§ AIM OF THE EXERCISE: Look through the records below for the line with "left eye: (384, 231)" and the line with "left ear: (513, 301)", then return those lines and all lines between, exactly.

(SUPPLIED MATERIAL)

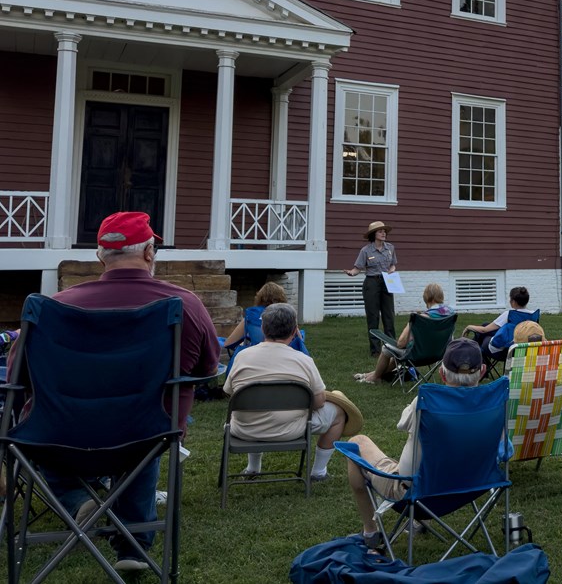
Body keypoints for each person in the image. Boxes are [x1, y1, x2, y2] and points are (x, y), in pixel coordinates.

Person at [40, 211, 219, 573]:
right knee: (143, 434)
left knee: (41, 438)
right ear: (150, 253)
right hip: (148, 432)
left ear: (99, 255)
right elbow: (207, 369)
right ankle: (133, 546)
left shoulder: (54, 307)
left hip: (62, 433)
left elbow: (19, 373)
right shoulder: (183, 304)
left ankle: (78, 504)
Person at [344, 338, 486, 551]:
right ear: (482, 371)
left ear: (442, 373)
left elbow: (402, 424)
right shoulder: (494, 401)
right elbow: (506, 451)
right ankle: (422, 521)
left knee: (357, 442)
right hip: (471, 487)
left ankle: (370, 532)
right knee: (428, 454)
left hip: (415, 494)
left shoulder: (426, 401)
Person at [224, 303, 351, 483]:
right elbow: (319, 402)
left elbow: (230, 392)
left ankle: (253, 467)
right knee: (339, 412)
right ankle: (318, 471)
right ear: (295, 331)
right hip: (291, 430)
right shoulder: (304, 360)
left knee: (256, 407)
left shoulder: (242, 357)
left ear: (262, 328)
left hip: (244, 429)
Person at [353, 283, 454, 384]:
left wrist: (410, 323)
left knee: (386, 349)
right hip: (438, 354)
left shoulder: (422, 318)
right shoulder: (450, 313)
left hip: (416, 355)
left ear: (427, 297)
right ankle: (370, 375)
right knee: (395, 358)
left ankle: (375, 377)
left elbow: (400, 343)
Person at [346, 221, 397, 356]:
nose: (383, 233)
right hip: (371, 284)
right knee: (373, 317)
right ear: (374, 234)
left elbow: (393, 265)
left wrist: (391, 271)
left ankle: (392, 348)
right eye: (380, 231)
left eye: (384, 231)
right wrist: (351, 273)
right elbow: (358, 268)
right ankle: (375, 351)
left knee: (389, 316)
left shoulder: (390, 248)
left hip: (387, 282)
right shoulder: (366, 250)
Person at [464, 285, 533, 361]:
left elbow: (484, 330)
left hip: (505, 351)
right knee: (485, 324)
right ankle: (475, 354)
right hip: (522, 349)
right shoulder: (533, 315)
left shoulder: (509, 315)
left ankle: (471, 353)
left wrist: (469, 327)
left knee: (483, 337)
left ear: (513, 301)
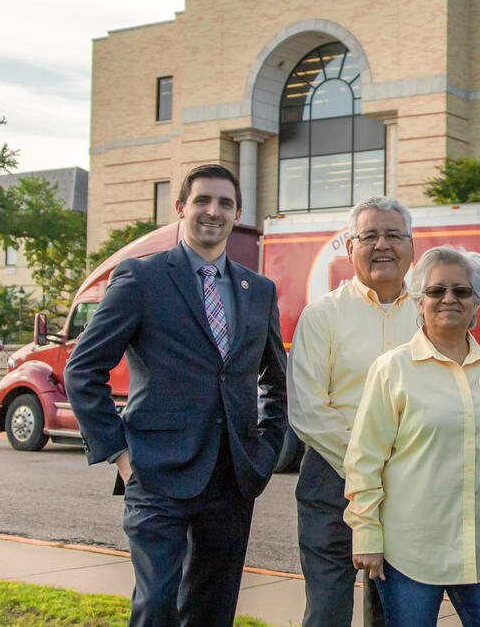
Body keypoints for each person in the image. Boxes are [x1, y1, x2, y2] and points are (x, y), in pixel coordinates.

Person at [64, 164, 289, 627]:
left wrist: (264, 451)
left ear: (237, 212)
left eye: (225, 203)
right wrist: (120, 455)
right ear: (181, 208)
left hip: (232, 477)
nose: (213, 211)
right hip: (155, 472)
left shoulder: (258, 289)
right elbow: (83, 369)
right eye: (203, 200)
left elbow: (276, 381)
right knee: (157, 606)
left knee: (213, 608)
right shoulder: (140, 279)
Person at [344, 246, 480, 627]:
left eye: (461, 291)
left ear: (476, 302)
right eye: (436, 291)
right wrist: (367, 536)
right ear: (418, 300)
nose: (448, 299)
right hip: (410, 554)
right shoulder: (393, 369)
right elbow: (364, 461)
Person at [288, 196, 417, 627]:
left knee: (393, 612)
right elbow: (308, 409)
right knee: (327, 612)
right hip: (331, 480)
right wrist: (369, 465)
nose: (382, 245)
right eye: (369, 235)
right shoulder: (322, 315)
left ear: (411, 246)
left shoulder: (429, 315)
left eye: (393, 235)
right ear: (349, 248)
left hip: (408, 486)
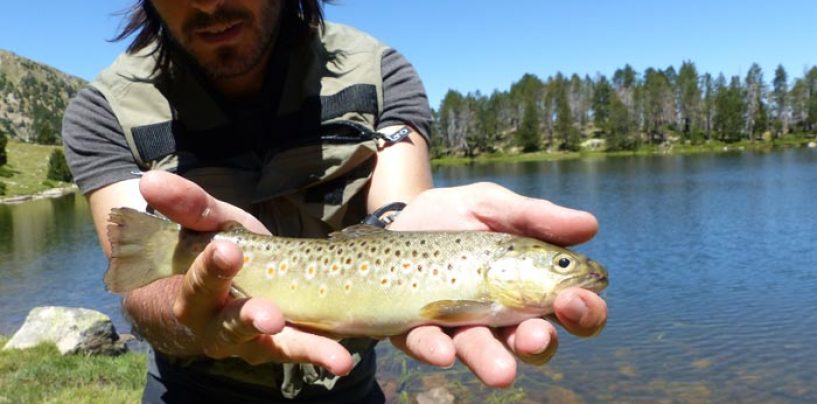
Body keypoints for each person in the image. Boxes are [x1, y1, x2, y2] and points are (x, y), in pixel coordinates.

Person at [62, 0, 608, 402]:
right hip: (191, 389)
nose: (208, 2)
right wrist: (189, 312)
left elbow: (399, 211)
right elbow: (139, 281)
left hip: (349, 382)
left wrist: (404, 224)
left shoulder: (380, 73)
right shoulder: (102, 111)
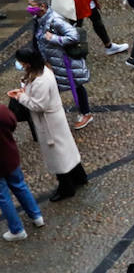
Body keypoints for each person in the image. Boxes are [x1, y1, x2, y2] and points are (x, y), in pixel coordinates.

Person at [9, 46, 87, 201]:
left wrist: (20, 97)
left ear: (28, 63)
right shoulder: (44, 71)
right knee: (66, 149)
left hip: (48, 122)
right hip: (54, 118)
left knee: (58, 155)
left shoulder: (40, 80)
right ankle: (79, 177)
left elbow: (39, 106)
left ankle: (66, 188)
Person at [27, 0, 93, 129]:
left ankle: (85, 113)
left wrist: (54, 38)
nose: (29, 8)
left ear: (42, 6)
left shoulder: (55, 20)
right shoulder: (38, 19)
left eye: (31, 5)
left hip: (63, 62)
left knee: (76, 85)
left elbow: (73, 36)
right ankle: (53, 116)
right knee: (51, 87)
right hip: (49, 61)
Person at [0, 104, 45, 242]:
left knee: (3, 196)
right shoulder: (1, 110)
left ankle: (17, 229)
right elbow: (13, 122)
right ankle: (36, 216)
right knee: (20, 185)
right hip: (10, 156)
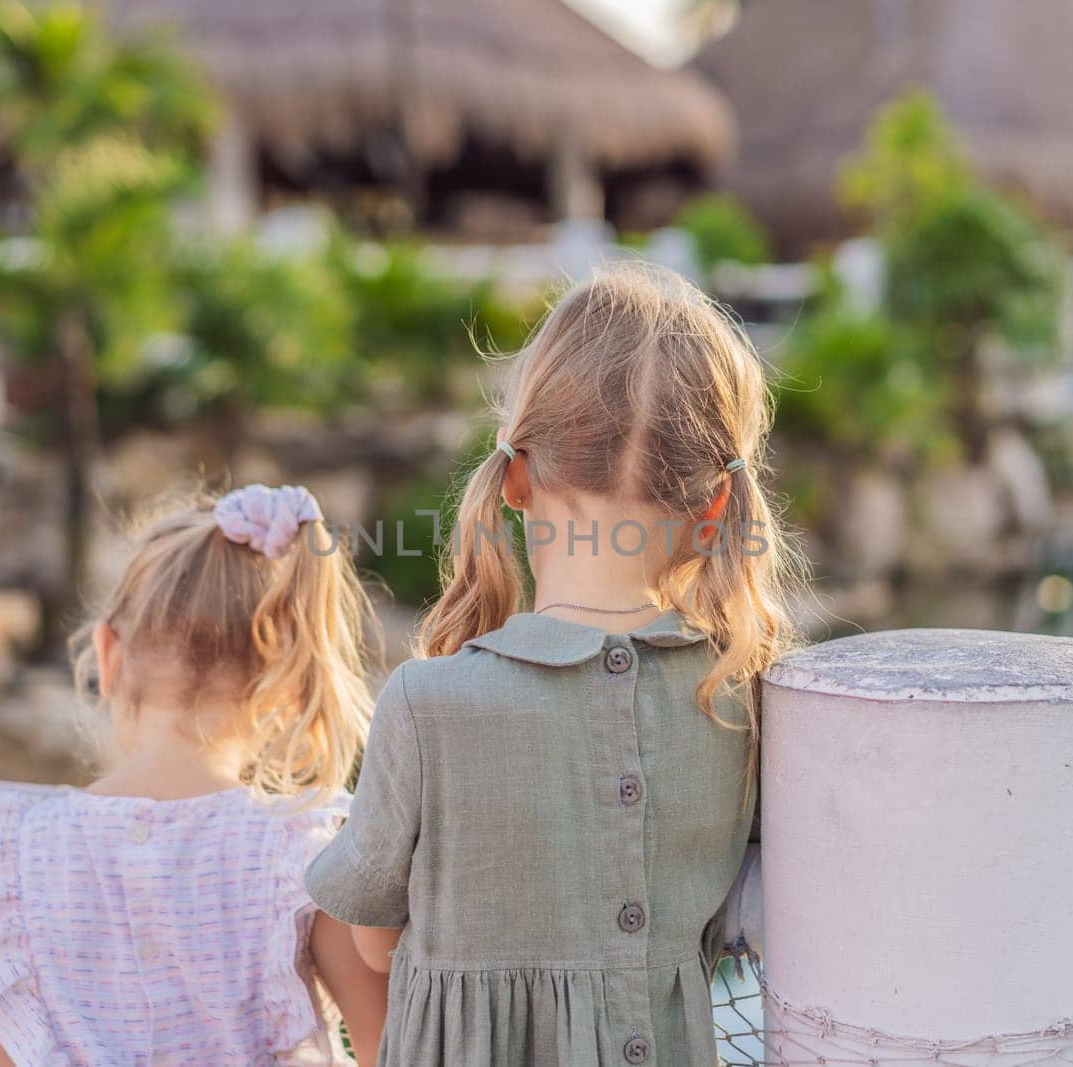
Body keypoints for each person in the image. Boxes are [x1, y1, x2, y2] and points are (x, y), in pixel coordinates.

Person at [306, 263, 798, 1066]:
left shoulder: (426, 703)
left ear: (519, 477)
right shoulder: (737, 700)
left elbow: (369, 941)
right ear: (716, 507)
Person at [0, 485, 389, 1066]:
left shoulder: (15, 861)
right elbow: (396, 1046)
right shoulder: (298, 852)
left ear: (107, 656)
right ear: (287, 683)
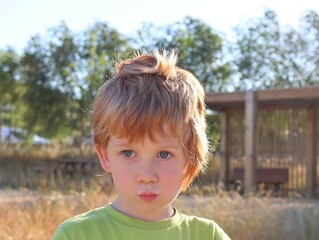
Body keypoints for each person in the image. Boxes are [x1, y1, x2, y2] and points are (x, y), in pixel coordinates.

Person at [52, 50, 231, 240]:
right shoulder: (76, 235)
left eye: (164, 154)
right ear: (105, 156)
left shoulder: (208, 236)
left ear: (189, 158)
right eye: (128, 153)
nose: (146, 176)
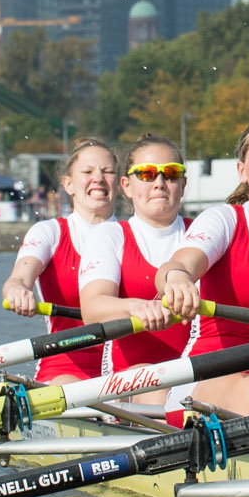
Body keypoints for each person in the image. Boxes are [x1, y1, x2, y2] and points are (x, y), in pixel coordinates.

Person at [154, 118, 249, 420]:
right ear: (242, 171)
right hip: (211, 377)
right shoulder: (225, 220)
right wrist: (177, 279)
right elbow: (179, 264)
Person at [76, 135, 193, 400]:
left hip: (198, 373)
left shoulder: (203, 233)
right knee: (162, 392)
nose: (160, 183)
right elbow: (92, 309)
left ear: (183, 184)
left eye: (171, 174)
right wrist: (136, 308)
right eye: (147, 174)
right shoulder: (110, 236)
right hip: (133, 375)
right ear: (127, 186)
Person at [1, 138, 121, 384]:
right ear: (69, 184)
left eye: (107, 172)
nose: (98, 178)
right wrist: (18, 291)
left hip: (128, 365)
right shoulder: (49, 232)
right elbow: (19, 279)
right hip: (65, 365)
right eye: (88, 172)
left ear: (120, 184)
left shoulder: (133, 234)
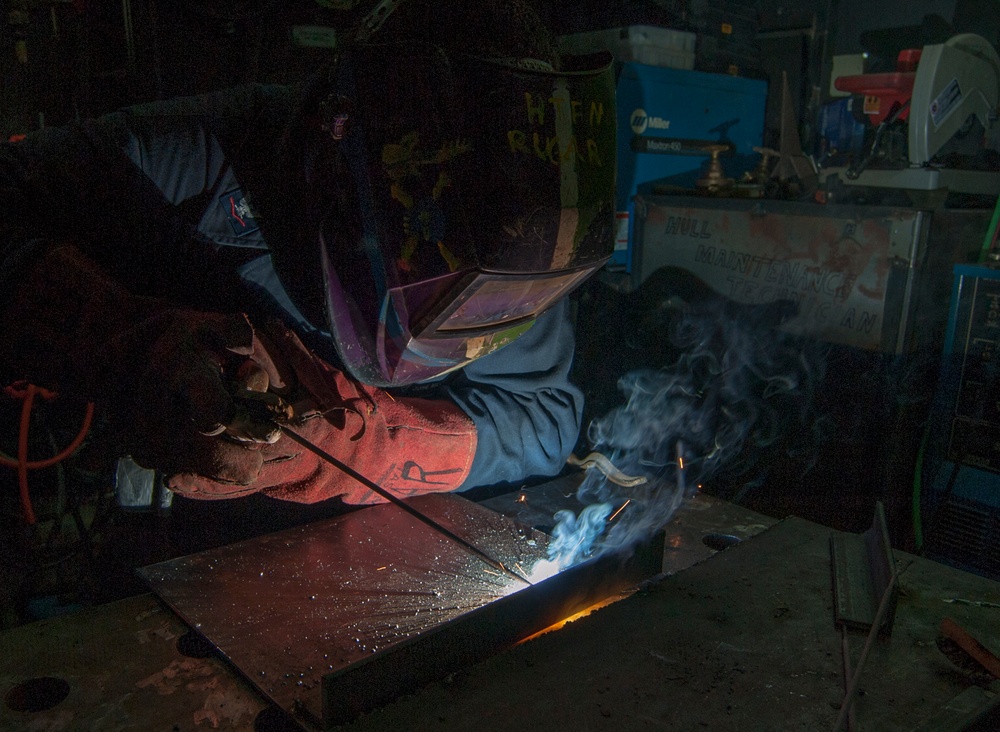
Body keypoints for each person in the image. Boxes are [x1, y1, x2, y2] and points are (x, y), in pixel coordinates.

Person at [0, 1, 616, 512]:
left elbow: (543, 420)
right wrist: (117, 337)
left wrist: (369, 444)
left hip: (378, 541)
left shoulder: (515, 237)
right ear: (340, 147)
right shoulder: (185, 163)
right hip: (199, 532)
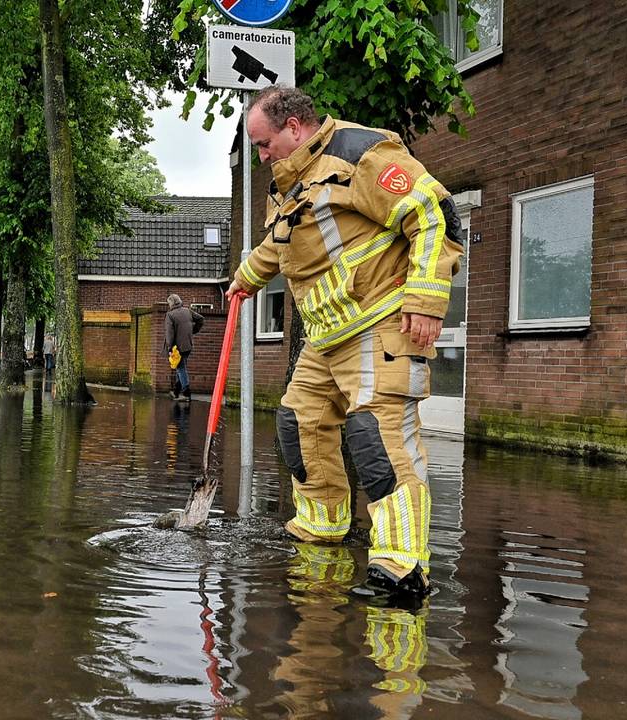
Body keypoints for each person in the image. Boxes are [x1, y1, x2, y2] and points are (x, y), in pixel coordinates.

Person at [226, 86, 463, 607]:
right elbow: (281, 241)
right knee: (298, 421)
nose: (261, 157)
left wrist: (425, 297)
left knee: (378, 436)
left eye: (264, 145)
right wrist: (246, 276)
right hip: (327, 336)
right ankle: (322, 528)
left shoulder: (361, 155)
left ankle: (402, 569)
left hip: (380, 322)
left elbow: (433, 211)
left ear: (293, 127)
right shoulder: (290, 182)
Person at [163, 294, 199, 401]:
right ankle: (176, 391)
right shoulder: (188, 311)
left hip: (176, 348)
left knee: (181, 368)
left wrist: (169, 349)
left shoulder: (170, 315)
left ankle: (187, 393)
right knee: (181, 367)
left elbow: (169, 334)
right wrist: (193, 330)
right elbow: (201, 319)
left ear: (171, 303)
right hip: (188, 345)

(End SUPPLIED MATERIAL)

§ COMPLETED TASK:
left eye: (384, 231)
right wrist: (351, 273)
right elbow: (358, 268)
right ankle: (375, 351)
left knee: (389, 316)
left shoulder: (390, 248)
left hip: (387, 282)
right shoulder: (366, 250)
Person at [464, 285, 533, 361]:
left elbow: (484, 330)
left hip: (505, 351)
right knee: (485, 324)
right ankle: (475, 354)
right hip: (522, 349)
right shoulder: (533, 315)
left shoulder: (509, 315)
left ankle: (471, 353)
left wrist: (469, 327)
left knee: (483, 337)
left ear: (513, 301)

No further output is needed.